Its been a fair while since I’ve posted on the blog. Things have come up! Unexpectedly, I’ve been preaching more. So much has come up inside of me because of this process but mostly its been an eye-opening to see the astonishing amount of energy and focus that such a thing requires. And I’ve loved it.
Here are links to two sermons on Ephesians if anyone is interested.
Dwelling within these Ephesians words, for me, has everything to do with what we do at church. As we’ve asked questions on the nature of church within my own community, these words held open a door into a transforming way to enter community for me. If they hold a door open for you as well, bonus!
This little church I’ve found a home in is changing. As things tend to do. Leadership changes, name changes, identity changes rock communities and it takes a lot of maturity and letting go and listening to others to weather them. And it takes a choice to start to see community for what it is and what it is not. It is a group of humans, trying to live together. It is not a product for consumers to pay for. It is imperfect, because humans are imperfect. It is a visible expression of the presence of Jesus. It is diverse because the WHOLE of WHO God is is diverse. It is not a group of friends and people who all think the same (although it can have elements of that within it, of course) but if that is what you are aiming for, you will never grow into something whole. Something nice maybe–for the people who fit–but not whole. It is hard work to build cohesion through difference. Especially in a culture that idolizes ideology and “the latest, best idea!!!” over a recognition of each other’s messy, changing humanity. It will require a whole lot of listening and a whole lot of putting your own voice aside for awhile to let another’s come through. That’s painful sometimes. It takes a lot of time.
Church is an ongoing discovery, ongoing treasure. Growth is not measurable by numbers in church but in the movement towards health and wholeness of its parts. Health and wholeness of individuals, of relationships, of persons and a mysteriously present God. And it requires each person to contribute. When we strip away the bells and whistles, church community, for it to represent the Person of Christ and for it to feed its own sheep, must require each of us contribute. Leadership does not sustain community – it stewards it, but if there is someone waiting for community to be given to them, they will not experience it. Community always is sustained from an inner movement from in to out, not something from outside shaping in. We have bought a lie that we go to church to be given to. We go to church because we ARE. We ARE, by God capturing our hearts, a person who lives out a piece of God’s body in this world. We go to church to bring who we are. BEING is the essential truth of church as BEING is the essential truth about a God who says things like “I AM.”
And there will be times for rest, receiving and times for action and contributing. Like in a family there are times when members of that family are to be cared for, provided for, fed – but they do not exist to be fed by others and others don’t exist to feed them. They all exist to BE and to contribute their BEING. There are times for self care, and boundaries are necessary to any body. But the goal is always the WHOLE BEING, not the triumph of one part at the expense of the others.

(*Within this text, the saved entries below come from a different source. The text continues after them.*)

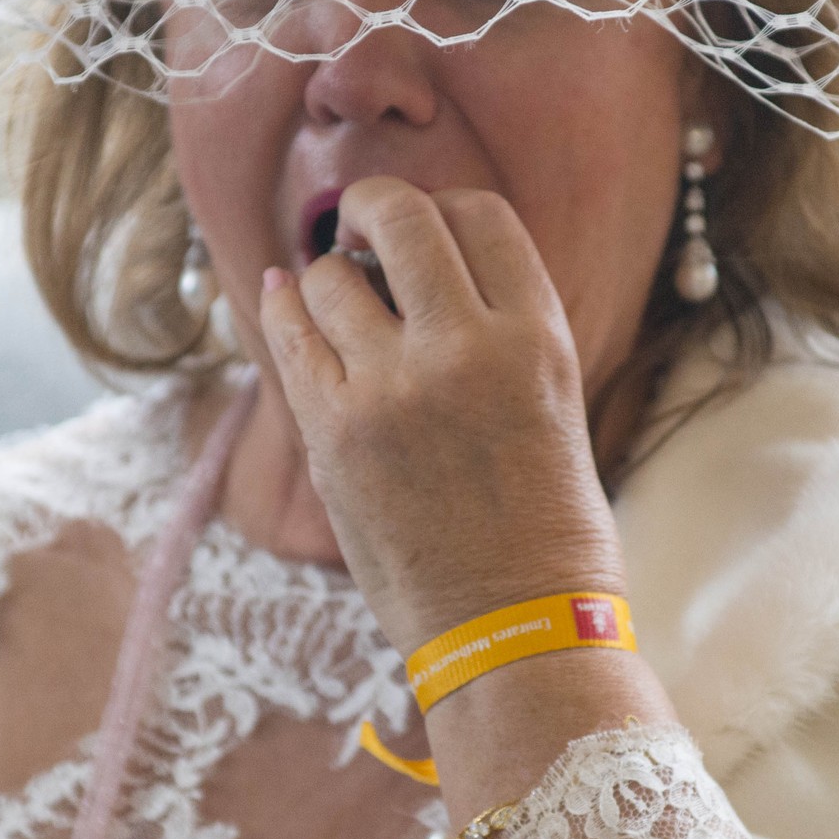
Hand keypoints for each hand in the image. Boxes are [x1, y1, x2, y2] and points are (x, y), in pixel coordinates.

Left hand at [255, 176, 628, 655]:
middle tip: (358, 224)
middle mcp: (467, 348)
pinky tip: (285, 301)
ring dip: (328, 279)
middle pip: (401, 217)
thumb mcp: (556, 407)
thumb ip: (499, 335)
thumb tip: (418, 275)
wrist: (515, 631)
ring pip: (329, 277)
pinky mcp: (334, 433)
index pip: (480, 215)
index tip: (422, 231)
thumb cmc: (546, 532)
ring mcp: (393, 389)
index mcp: (539, 338)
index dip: (443, 210)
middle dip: (371, 206)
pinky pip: (289, 336)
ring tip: (337, 304)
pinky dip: (283, 309)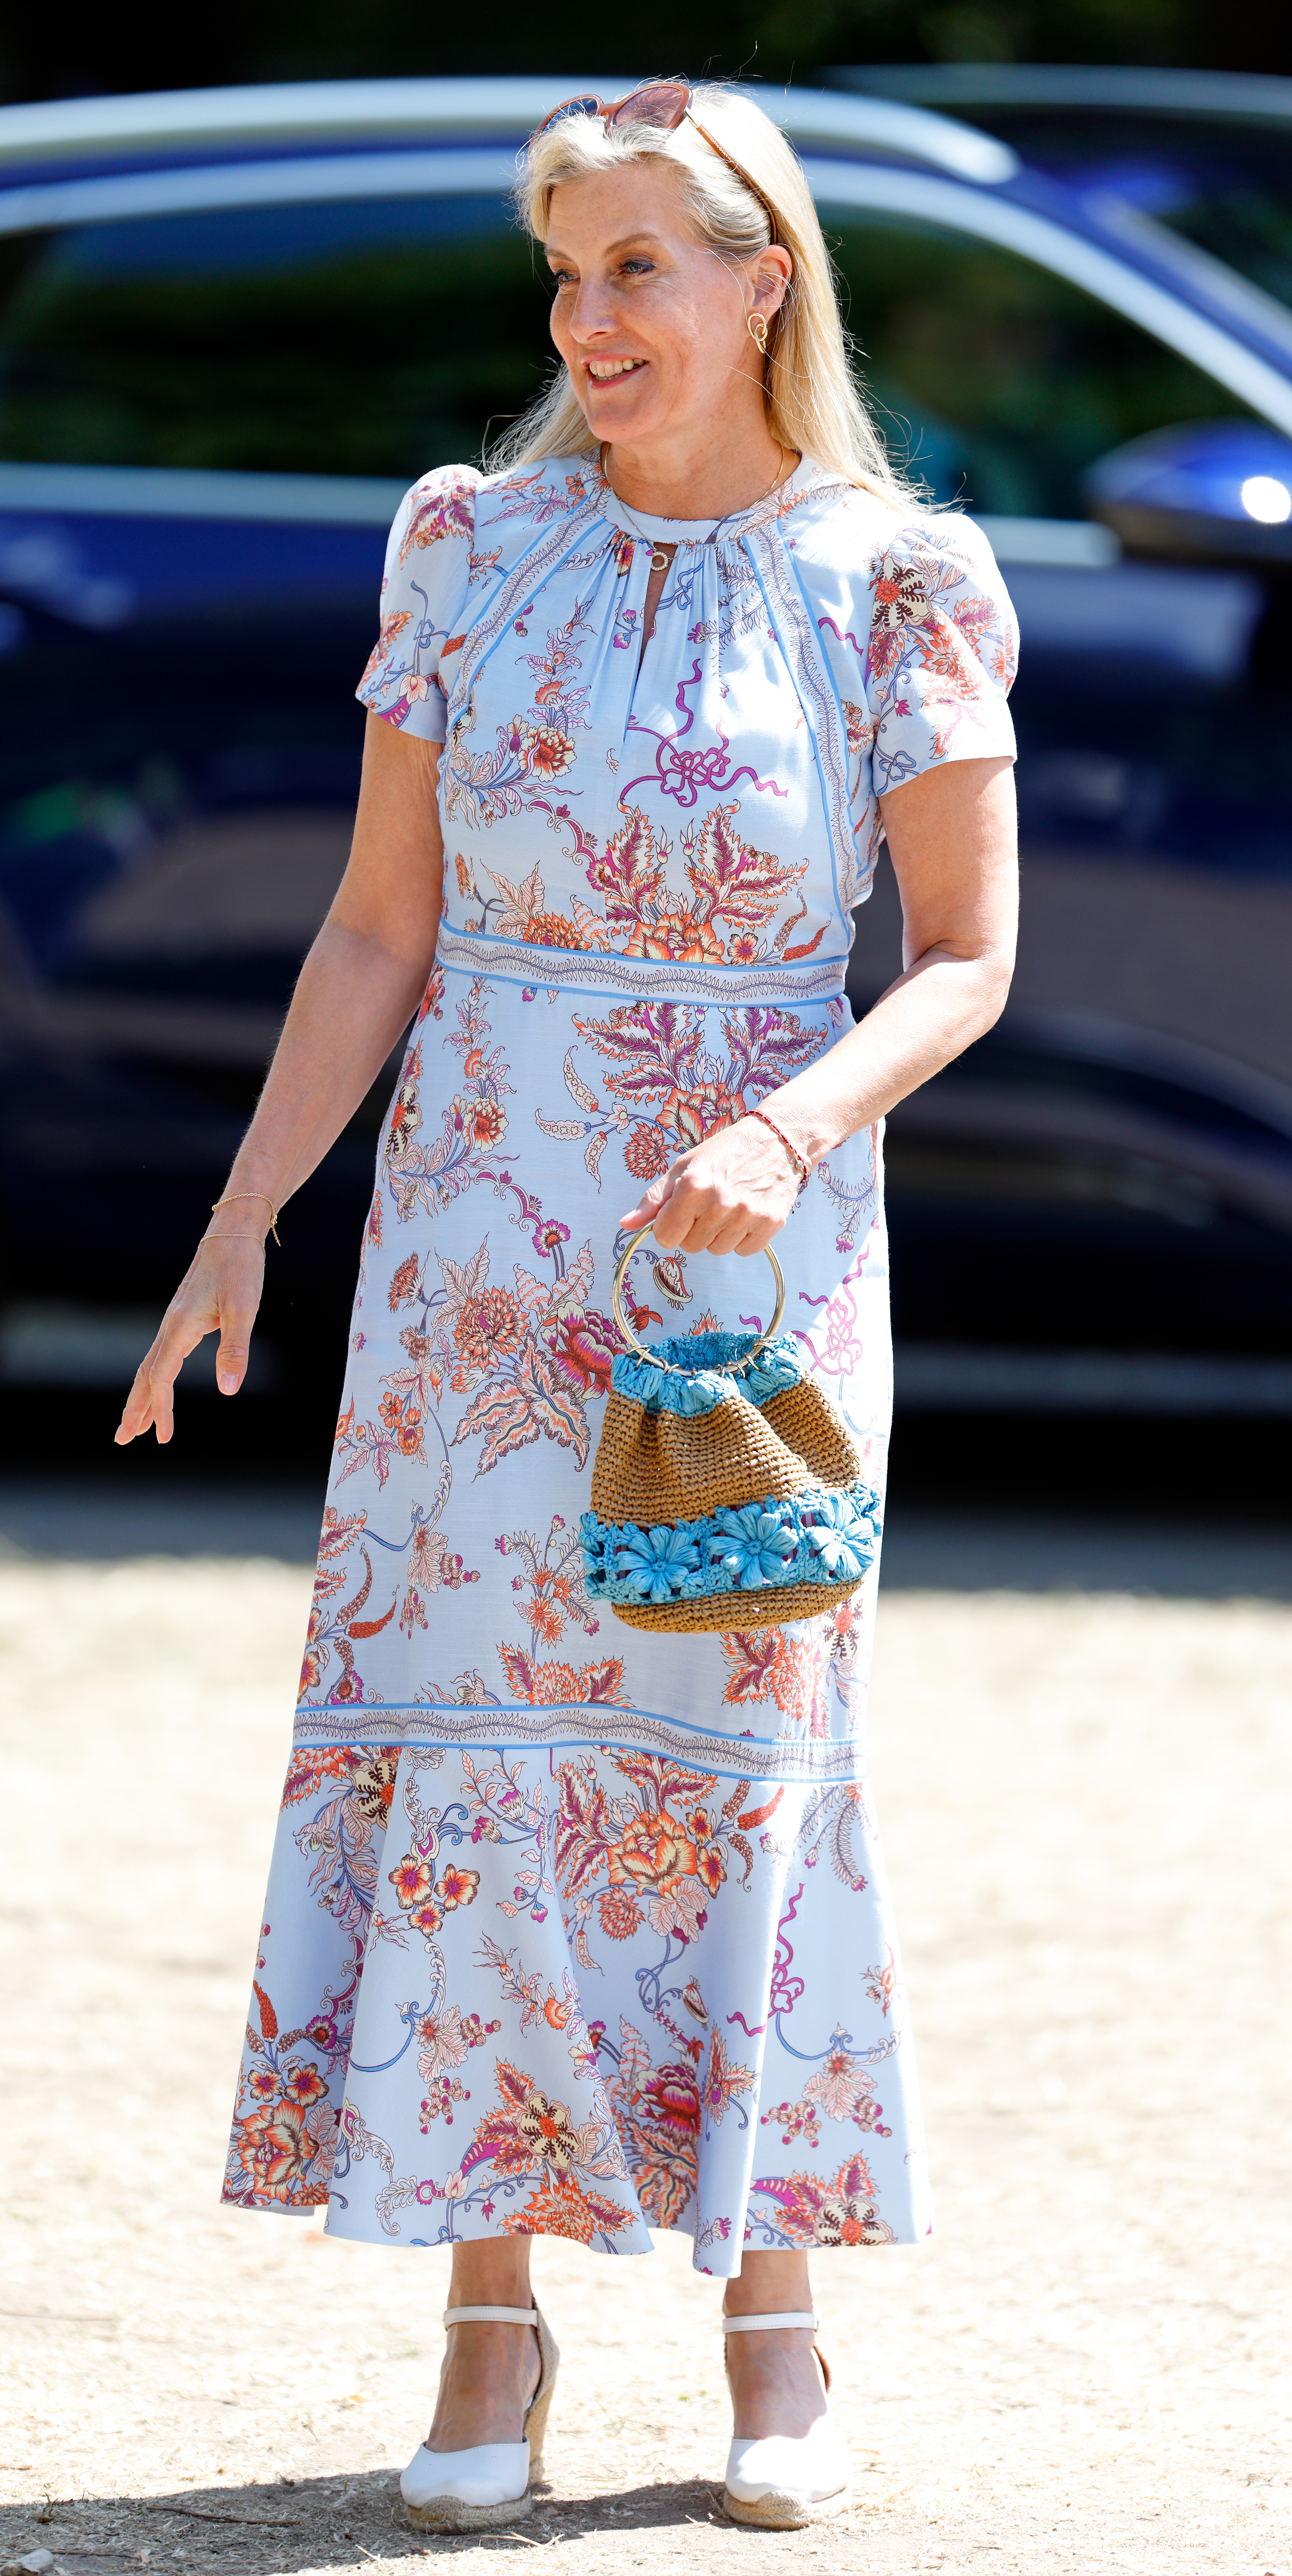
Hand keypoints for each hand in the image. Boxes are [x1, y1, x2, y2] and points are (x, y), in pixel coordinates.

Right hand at [114, 1230, 265, 1445]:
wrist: (233, 1232)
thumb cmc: (240, 1267)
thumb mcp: (243, 1308)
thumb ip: (234, 1349)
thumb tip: (228, 1390)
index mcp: (179, 1327)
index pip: (161, 1378)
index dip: (161, 1409)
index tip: (164, 1437)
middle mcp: (171, 1326)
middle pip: (144, 1376)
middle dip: (134, 1409)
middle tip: (122, 1439)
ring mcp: (175, 1321)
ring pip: (151, 1365)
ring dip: (142, 1396)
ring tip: (135, 1423)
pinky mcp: (184, 1317)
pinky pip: (163, 1354)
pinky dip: (156, 1377)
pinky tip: (160, 1386)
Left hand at [620, 1116, 800, 1254]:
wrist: (775, 1140)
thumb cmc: (724, 1152)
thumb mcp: (683, 1167)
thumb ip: (654, 1199)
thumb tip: (626, 1225)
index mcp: (692, 1187)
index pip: (665, 1237)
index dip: (670, 1226)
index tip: (682, 1211)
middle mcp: (718, 1203)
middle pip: (691, 1246)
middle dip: (695, 1229)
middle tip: (710, 1204)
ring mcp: (746, 1215)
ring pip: (717, 1250)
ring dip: (719, 1234)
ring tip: (730, 1206)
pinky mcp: (770, 1223)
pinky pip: (744, 1250)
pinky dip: (743, 1238)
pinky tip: (747, 1214)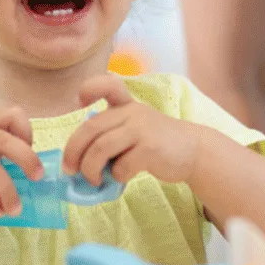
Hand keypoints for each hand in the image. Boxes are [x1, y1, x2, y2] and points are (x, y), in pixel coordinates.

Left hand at [62, 75, 201, 185]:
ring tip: (94, 180)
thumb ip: (112, 135)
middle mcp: (132, 113)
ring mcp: (142, 129)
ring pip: (100, 148)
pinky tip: (122, 178)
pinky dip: (116, 177)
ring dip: (90, 169)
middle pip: (90, 128)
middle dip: (73, 151)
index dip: (89, 89)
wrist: (194, 151)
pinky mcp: (150, 149)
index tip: (79, 102)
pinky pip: (121, 166)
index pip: (107, 85)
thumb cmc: (157, 143)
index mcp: (126, 105)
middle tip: (69, 169)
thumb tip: (80, 162)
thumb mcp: (136, 128)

There will not be church where there are programs for consuming and customers for appeasing. It might bring numbers, and I’d even say that it WILL bring numbers, but it will not bring church. It will not bloom into the living presence of the living Christ.
Community has way more to do with HOW than with WHAT. HOW do we do life together as opposed to WHAT we stand for as a group is what will bring transformation to groups, transformation that might actually stand up for something in the end, something like a whole humanity.
And not every community is the end for every person. There are times to move on, times to stay. Usually depending on where one is in their own cycle of healing and maturing, which is good and necessary and unavoidable.
Community is at once way smaller than we thought, way more ordinary than we thought and also way huger than we can imagine with a truth to it that will blow our minds with its pervasiveness, its comprehensiveness, its wholeness and witness to the work of God in the reconciling of this earth. It is at once all that even while it is simply eating together and constantly adding more chairs to the table.
This little church. A gift in the laundry pile of real life. A bunch of normal people with normal issues that are at once life-altering and tedious. There is nothing magical about a church community. But in so much as there is an intersection of our deepest, transcendent, best hopes with real, dirty, actual life, there is a power. A power that comes as a gift into that intentional space. A power given to us to know love and keep after it even when it defies measuring. A treasure in jars of clay indeed. We’ve been sitting with words around community in this summer season and will continue to do so.
If you want to join in examining, contemplating, sitting with community, you are so welcome. I will post quotes on community for reflection over the summer, ideas and experiences that challenge me and make me move. And hopefully you have a real live place and real live people that you can put these words into action within. And if you are looking, you are always, ALWAYS welcome on The Road.